(Text segment):
****************
Bitcoin regulation is an ever-evolving topic, especially in the United States where national legislation is impacted by individual states.
Although many new investors may be unaware, there exists a battle for the heart and title of ‘the one true Bitcoin’ – a war between developers over ideology and progress, over technology and its potential, and – ultimately – for hearts and minds.
The differences between what we’ll term ‘Bitcoin Core’ and ‘Bitcoin Cash’, for reference, encapsulate a wider struggle in the cryptocurrency ecosystem – wherein developers have each made arguments as to how cryptocurrency projects and blockchain initiatives should scale to reach and serve a global audience.
The history of Bitcoin and Bitcoin Cash
The story first began in 2009 with the emergence of Satoshi Nakamoto’s Bitcoin white paper, which first outlined a peer to peer money that is not controlled by any central authority. Rather than have a middleman verify the legitimacy of transactions, Bitcoin relies on a blockchain – a distributed and decentralized ledger in which transactions are recorded and verified through cryptography.
The advent of Bitcoin remains a remarkable one, and is historic for the fact that it is, in principle, the very first monetary system that might reach a global audience and function effectively without the need of a financial intermediary.
****************
(Requirement 1): In the Bitcoin text above, switch "remarkable" to "notable" and write out the passage starting at "The advent of" and ending at "a financial intermediary.".
(Requirement 2): According to the Bitcoin text above, what does Bitcoin rely on instead of a middleman to verify the legitimacy of transactions?

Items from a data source
****************
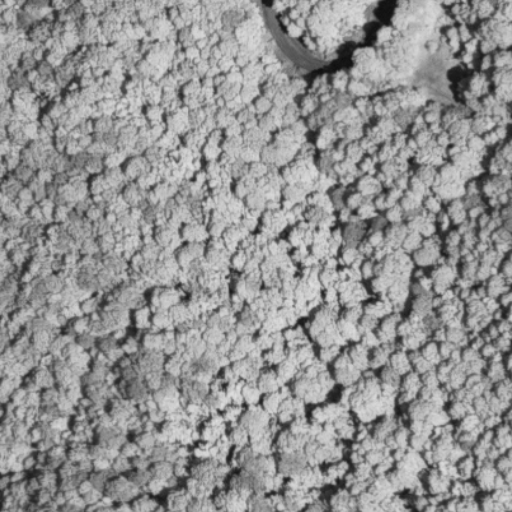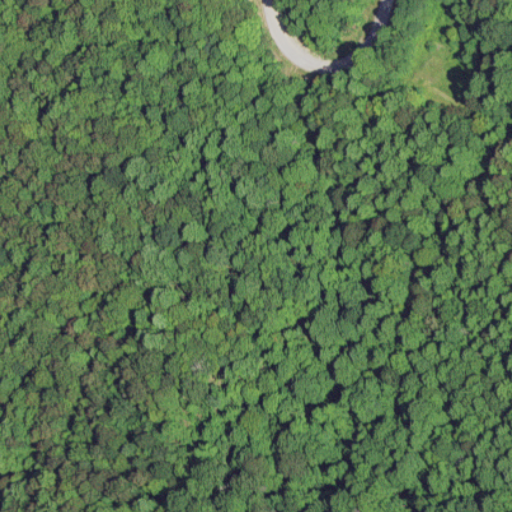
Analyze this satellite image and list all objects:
road: (329, 65)
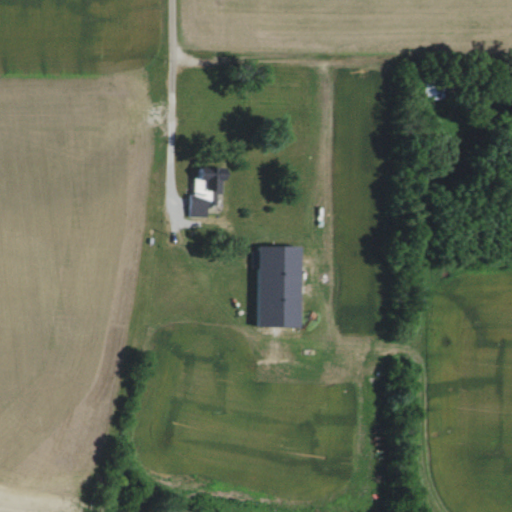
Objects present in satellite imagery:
road: (172, 48)
road: (319, 49)
road: (168, 157)
building: (200, 190)
building: (269, 287)
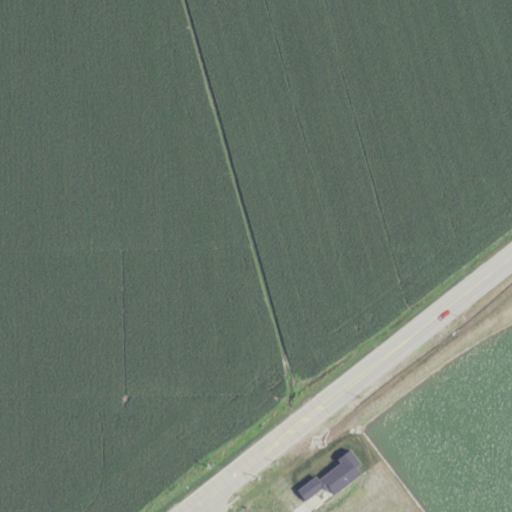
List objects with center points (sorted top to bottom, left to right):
road: (350, 387)
building: (331, 476)
road: (196, 509)
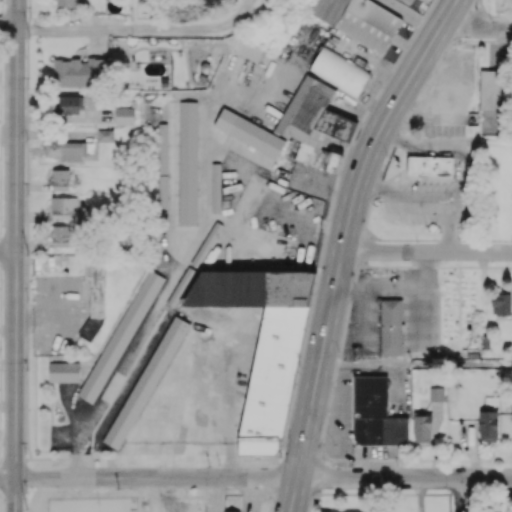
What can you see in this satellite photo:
building: (65, 3)
road: (244, 7)
building: (358, 20)
road: (477, 27)
road: (122, 29)
building: (339, 70)
building: (78, 71)
building: (489, 102)
building: (70, 104)
building: (124, 115)
building: (314, 120)
building: (249, 132)
building: (105, 135)
building: (65, 150)
building: (187, 162)
building: (429, 166)
building: (162, 172)
building: (60, 179)
building: (215, 187)
building: (64, 207)
road: (347, 227)
building: (60, 235)
road: (15, 238)
building: (207, 242)
road: (427, 251)
road: (7, 252)
building: (182, 286)
road: (161, 300)
building: (500, 304)
building: (390, 326)
building: (120, 336)
building: (261, 342)
building: (63, 371)
building: (145, 381)
building: (370, 394)
building: (436, 394)
building: (488, 426)
building: (422, 427)
building: (380, 430)
road: (7, 477)
road: (155, 478)
road: (404, 478)
road: (15, 494)
road: (169, 495)
road: (293, 495)
road: (461, 495)
building: (231, 510)
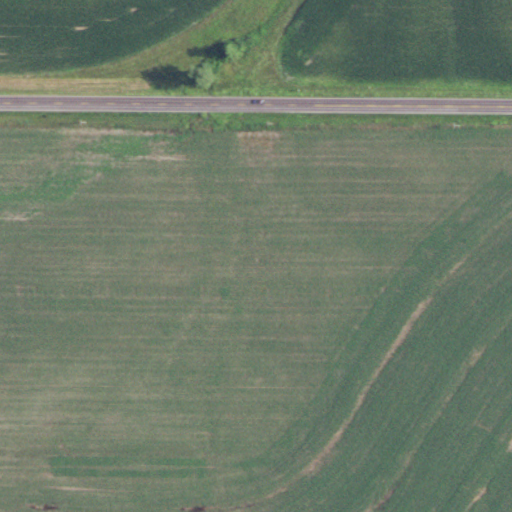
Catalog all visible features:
road: (255, 105)
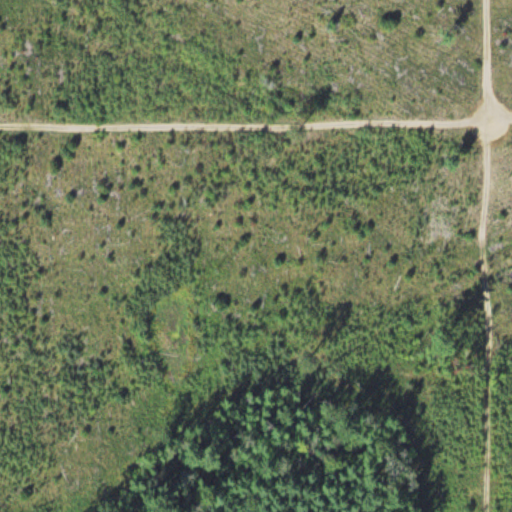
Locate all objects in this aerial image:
road: (256, 126)
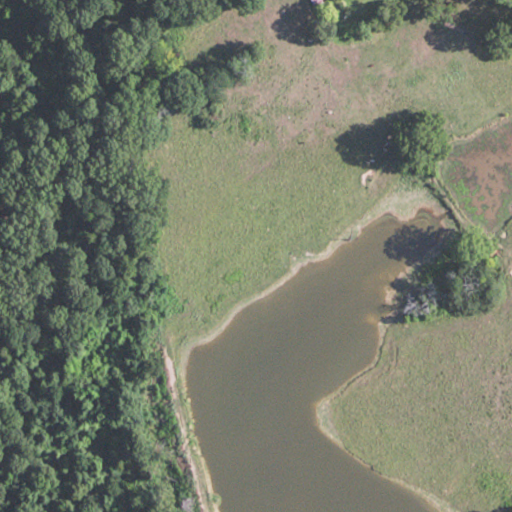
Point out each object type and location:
road: (395, 446)
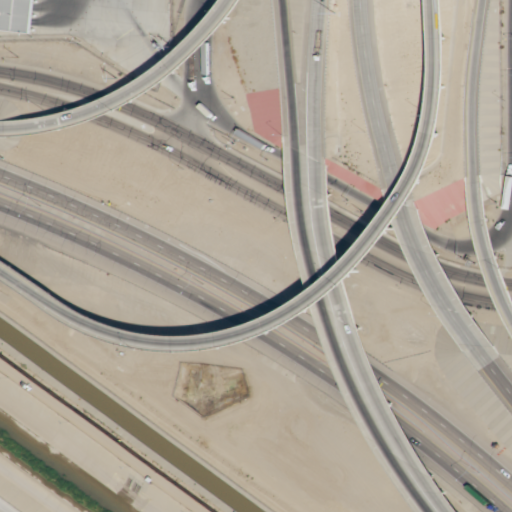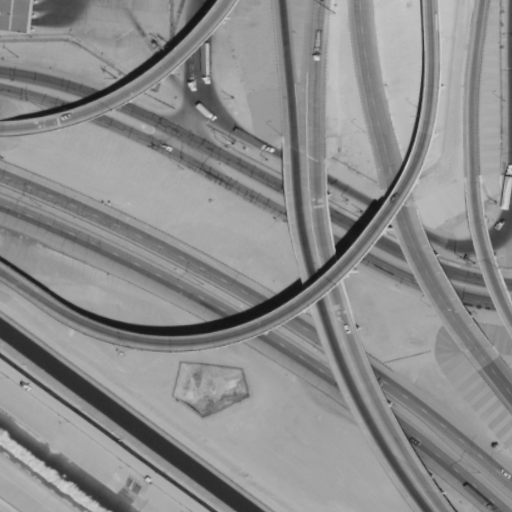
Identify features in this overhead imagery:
road: (33, 6)
building: (18, 14)
road: (37, 21)
road: (285, 42)
road: (314, 45)
road: (194, 78)
road: (472, 87)
road: (132, 92)
road: (374, 100)
road: (257, 173)
road: (255, 196)
road: (370, 203)
road: (489, 243)
road: (444, 291)
road: (314, 299)
road: (269, 305)
road: (328, 310)
road: (345, 312)
road: (264, 337)
road: (506, 382)
river: (56, 471)
road: (10, 504)
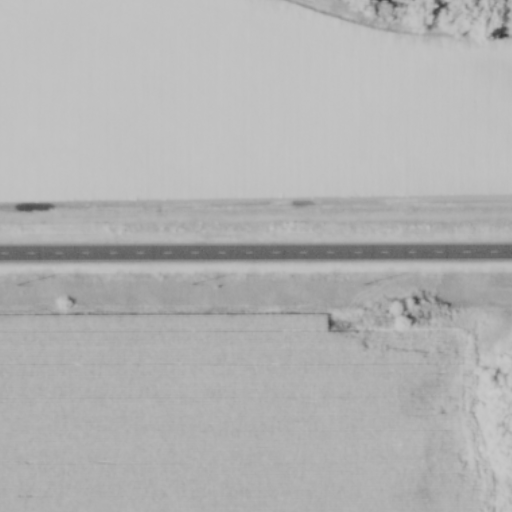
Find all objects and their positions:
road: (256, 253)
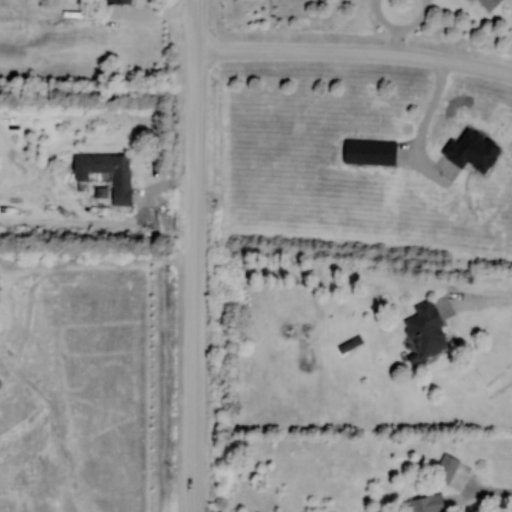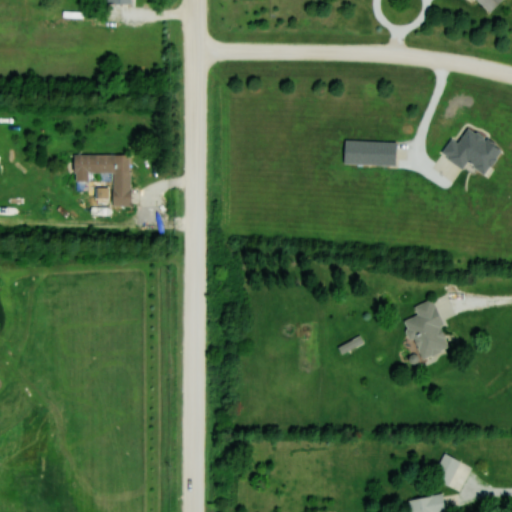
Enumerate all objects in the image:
building: (116, 1)
building: (475, 2)
road: (354, 49)
building: (469, 151)
building: (367, 153)
building: (103, 173)
road: (194, 255)
road: (479, 304)
building: (424, 329)
building: (444, 468)
road: (483, 493)
building: (424, 503)
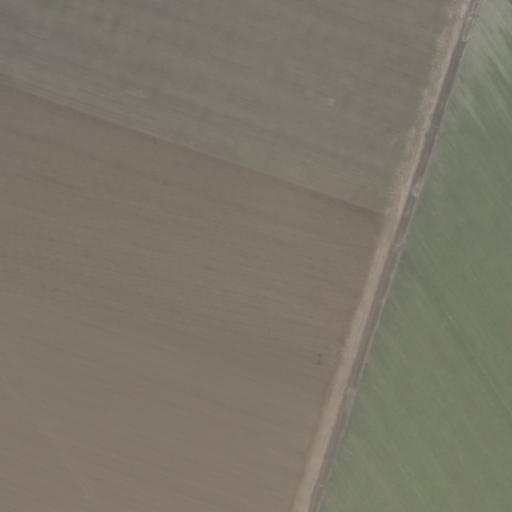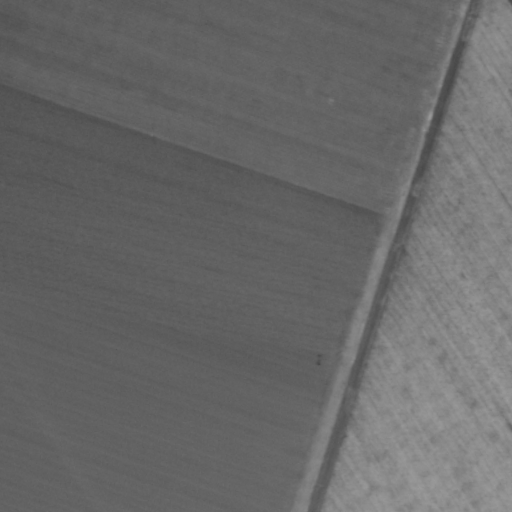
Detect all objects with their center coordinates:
crop: (190, 237)
crop: (444, 316)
****************
(Correct answer 1):
The advent of Bitcoin remains a notable one, and is historic for the fact that it is, in principle, the very first monetary system that might reach a global audience and function effectively without the need of a financial intermediary.

(Correct answer 2): A blockchain, a distributed and decentralized ledger in which transactions are recorded and verified through cryptography.